1.2. Deploy the Chat Model

  1. We can pick any of those options as shown above, to see a Model Card with more details. Let's pick gpt-4o-mini and click Confirm to get this deployment wizard. Note that it selects a Global Standard deployment type by default. The deployment has a default capacity of 10K tokens per minute (TPM) which can be useful when we begin the evaluation phase.

Deploy AI Model 4

  1. Click on the dropdown to see other Deployment type options. Read the documentation to learn more about what each provides. Global Standard is the recommended starting place for customers so let's go with that.

Deploy AI Model 5


1.3. Verify Deployment

On successful deployment, you will be taken to the model deployment page where you can review the details and retrieve relevant information like the Endpoint and Key information, for use with code-first clients.

Deploy AI Model 5

You can Open in playground and use the Azure AI Portal as an ideation tool to explore different prompt templates, model configurations and multi-turn conversational approaches to determine if this model is in fact suitable for your app scenario.
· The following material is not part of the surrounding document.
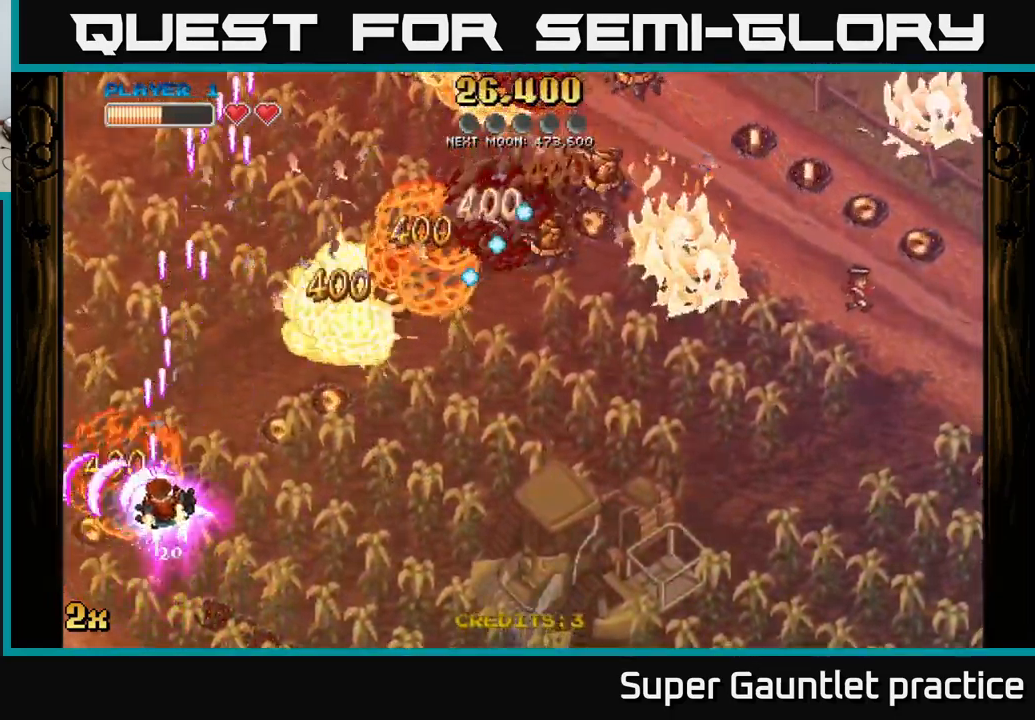
{"buttons": ["A"], "left_stick": "down-right", "events": [[133, "X", "up"], [250, "left_stick", "right"], [466, "left_stick", "down-right"]]}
Task: Ask the model to Tell me about hiking boots for my trip to Spain - is response grounded?

Deploy AI Model 5

Homework: Complete the Deploy an enterprise chat app tutorial with your data. Is response grounded now?


1.4. View Metrics

You can also select the Metrics tab of deployed models within an Azure AI project to get metrics about the cost (tokens) and performance (requests) of that model in a given time frame. The screenshot shows the data taken for this model after completing the entire project. The spike reflects the requests made during the evaluation stage of the workflow.

Deploy AI Model 5

You can also click the Open in Azure Monitor link to open up the Azure Monitor dashboard in the Azure Portal as shown below, allowing you to drill down into various metrics or establish dashboards to monitor trends of interest.

Deploy AI Model 5


2. Deploy Embedding Model

The previous steps focused on the chat completion model which has many choices for us to select from. Now, let's look at embeddings.

2.1. Select & Deploy Model

Start by setting the Inference Task to Embeddings.

You'll find there are only about 11 models that match this filter - setting the Collection to Azure OpenAI reduces this further to 5. As before, let's select a model and review the card to see if it matches our needs.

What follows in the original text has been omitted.